The cytoplasmic domain is highly conserved over most of its length. However, the C-terminal end is hypervariable among species. This portion of the protein may dictate the “set point” for LPS response among members of a given species. The set point may be optimized with respect to responses that cytokines elicit, or otherwise matched to the specific immune response (Smirnova et al., 2000).

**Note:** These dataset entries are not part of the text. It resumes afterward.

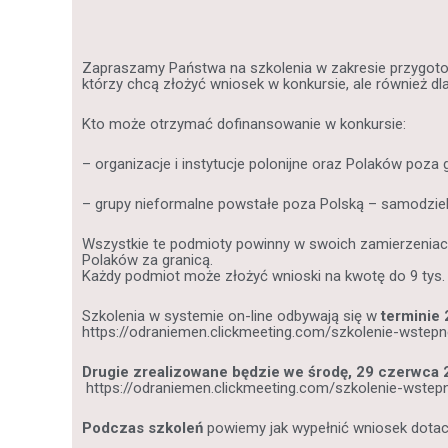
Zapraszamy Państwa na szkolenia w zakresie przygotow
którzy chcą złożyć wniosek w konkursie, ale również dla
Kto może otrzymać dofinansowanie w konkursie:
– organizacje i instytucje polonijne oraz Polaków poza
– grupy nieformalne powstałe poza Polską – samodziel
Wszystkie te podmioty powinny w swoich zamierzeniach 
Polaków za granicą.
Każdy podmiot może złożyć wnioski na kwotę do 9 tys. 
Szkolenia w systemie on-line odbywają się w
terminie 
https://odraniemen.clickmeeting.com/szkolenie-wstepne
Drugie zrealizowane będzie we środę, 29 czerwca 2
https://odraniemen.clickmeeting.com/szkolenie-wstepn
Podczas szkoleń
powiemy jak wypełnić wniosek dotacy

It may be offered as a prediction that individuals with specific TLR4 alleles will prove resistant to infection by specific Gram-negative organisms. It is apparent that at least one rather new Tlr4 allele has already risen to high frequency among Caucasians. This allele (TLR4B; Gb:177766), representing a double amino acid substitution, most probably originated as the result of second mutation, occurring on the background of a common African variant allele (Smirnova et al., 2001). The African progenitor allele is now exceedingly rare in Caucasian populations. Although a “hitch-hiker” effect (linkage disequilibrium relationship with a favorable but unrelated gene) and simple drift cannot be excluded, it is also possible that the relevant compound allele confers resistance to a specific Gram-negative organism, one which exerted a powerful selective pressure in the recent evolutionary past. It has very recently been shown that the allele has a discernible phenotype in that heterozygotes are hyporesponsive toEscherichia coli LPS preparations (Arbour et al., 2000). A complete understanding of the molecular specificity of Tlr4–and indeed, the other Tlrs–will likely require several years of intensive study.